Евангел расхохотался.

– Вы давно женаты? – спросил майор.

– Семь лет женат, да-с, семь лет, но в том числе она три года была в гусара влюблена, а, однако, еще я всякий день в ней открываю новые достоинства.

– Гм!.. а в гусара-таки была влюблена?

– Ужасно-с! Каких это ей, бедненькой, мук стоило, если бы вы знали! Я ей студентом нравился, а в рясе разонравился, потому что они очень танцы любили, да! А тут гусары пришли, ну, шнурочки, усики, глазки… Она, бедняжка, одним и пленилась… Иссохла вся, до горловой чахотки чуть не дошла, и все у меня на груди плакала. «Зачем, – бывало, говорит, – Паинька, я не могу тебя любить, как я его люблю?»

– Ну, а вы же что?

– Стыдно сказать, право.

– Однако же?

– Да что-с? сижу бывало, глажу ее по головке да и реву вместе с нею. И даже что-с? – продолжал он, понизив голос и отводя майора к окну. – Я уже раз совсем порешил: уйди, говорю, коли со мной так жить тяжело; но она, услыхав от меня об этом, разрыдалась и вдруг улыбается: «Нет, – говорит, – Паинька, я никуда не хочу: я после этого теперь опять тебя больше люблю». Она влюбчива, да-с. Это один, один ее порок: восторженна и в восторге сейчас влюбляется.

– Однако же, черт возьми, позвольте мне вас уважать! – закричал зычно майор.

– Нет-с; это ее надо за это уважать: скудельный сосуд, а совладала с собою, и все для меня!.. А вот и она, Паинька, а что же, душка, водочки-то? – вопросил он входящую жену, увидев, что на подносе, который она несла, не было ни графина, ни рюмки.

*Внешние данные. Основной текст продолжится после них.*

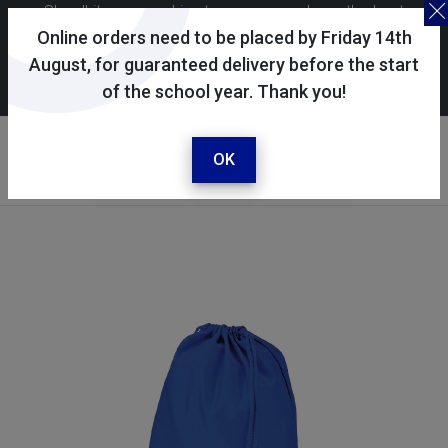
Skoolkit uses cookies to ensure you have the best
possible shopping experience. By continuing to use this
Online orders need to be placed by Friday 14th
site, you consent to the use of cookies in accordance with
August, for guaranteed delivery before the start
of the school year. Thank you!
our
cookie policy
.
Your account
Sign in / register
OK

– А кто же станет водку пить?

– А вот они, Филетер Иванович.

– Вы пьете разве? – отнеслась попадья к майору и, получив от него короткий, но утвердительный ответ, принесла графин и рюмку и, поставив их на стол, сказала:

– Не хорошо, кто пьет вино.

– Отчего-с? – спросил, принимаясь за рюмку, майор.

– Так… мысли дурные от вина приходят.

– Ну, мне не приходят.

– Как не приходят; а вон вы почему же до сих пор не женитесь? Майор перестал закусывать и с удивлением смотрел на сидевшую у стола с подпертым на руку подбородочком попадью, но ту это нимало не смутило, и она спокойно продолжала:

– Что вы на меня так смотрите-то? Разве же это хорошо так женщину конфузить?

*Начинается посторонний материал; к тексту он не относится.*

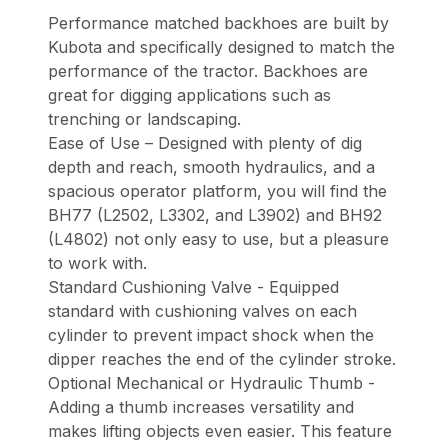
Performance matched backhoes are built by
Kubota and specifically designed to match the
performance of the tractor. Backhoes are
great for digging applications such as
trenching or landscaping.
Ease of Use – Designed with plenty of dig
depth and reach, smooth hydraulics, and a
spacious operator platform, you will find the
BH77 (L2502, L3302, and L3902) and BH92
(L4802) not only easy to use, but a pleasure
to work with.
Standard Cushioning Valve - Equipped
standard with cushioning valves on each
cylinder to prevent impact shock when the
dipper reaches the end of the cylinder stroke.
Optional Mechanical or Hydraulic Thumb -
Adding a thumb increases versatility and
makes lifting objects even easier. This feature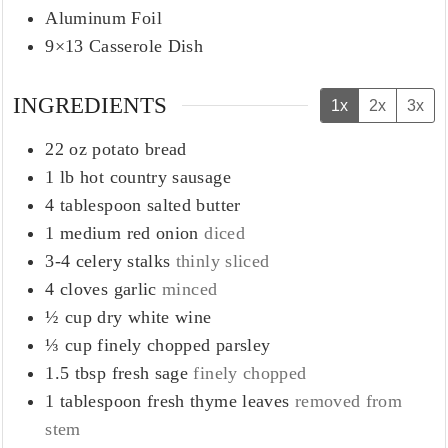
Aluminum Foil
9×13 Casserole Dish
INGREDIENTS
1x
2x
3x
22
oz
potato bread
1
lb
hot country sausage
4
tablespoon
salted butter
1
medium
red onion
diced
3-4
celery stalks
thinly sliced
4
cloves
garlic
minced
½
cup
dry white wine
⅓
cup
finely chopped parsley
1.5 tbsp
fresh sage
finely chopped
1
tablespoon
fresh thyme leaves
removed from
stem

– Послушайте, моя милая! – ласково заговорил с ней майор, но она его тотчас же перебила.

– Ничего, ничего, «моя милая»! – передразнила его попадья, – не знаю я, что ль? А мне вашей Катерины Астафьевны жалко, – вот вам и сказ, и я насчет вас своему Паиньке давно сказала, что вы недобрый и жестокий человек.

– Вот тебе и раз! Да позвольте же-с: я ведь Катерину Астафьевну все равно люблю-с.

– Да-а! Нет, это не все равно: если вы так, не обвенчавшись, прежде ее умрете, она не будет за вас пенсиона получать.

Попадья говорила все это с самым серьезным и сосредоточенным видом и с глубочайшею заботливостью о Катерине Астафьевне. Ее не развлекал ни веселый смех мужа, наблюдавшего трагикомическое положение Форова, ни удивление самого майора, который был поражен простотой и оригинальностью приведенного ею довода в пользу брака, и наконец, отерев салфеткой усы и подойдя к попадье, попросил у нее ручку.

– Зачем же это? – спросила она.

– Я женюсь и вас матерью посаженою прошу.

– Непременно?

– Всенепременно и как можно скорее; а то действительно пенсион может пропасть.

– Ну, за это вы умник, и я не жалею, что мы познакомились, – отвечала ему весело попадья, с радостью подавая свою руку.

– А я так буду сожалеть об этом, – отвечал, громко чмокнув ее ручонку, Форов. – Теперь мне в первый раз завидно, что у другого человека будет жена лучше моей.

– О, не завидуйте, не завидуйте, ваша добрее.

– Почему же вы это знаете?

– Да ведь она вас целует? Уже наверно целует?

– Случается; редко, но случается.

– Ну вот видите! А уж я бы не поцеловала.

– Это почему?

– Потому что от вас водкой пахнет.

– Покорно вас благодарю-с, – отвечал, комически поклонясь и шаркнув ногой, майор, и затем еще раз поцеловал на прощанье руку у попадьи и откланялся.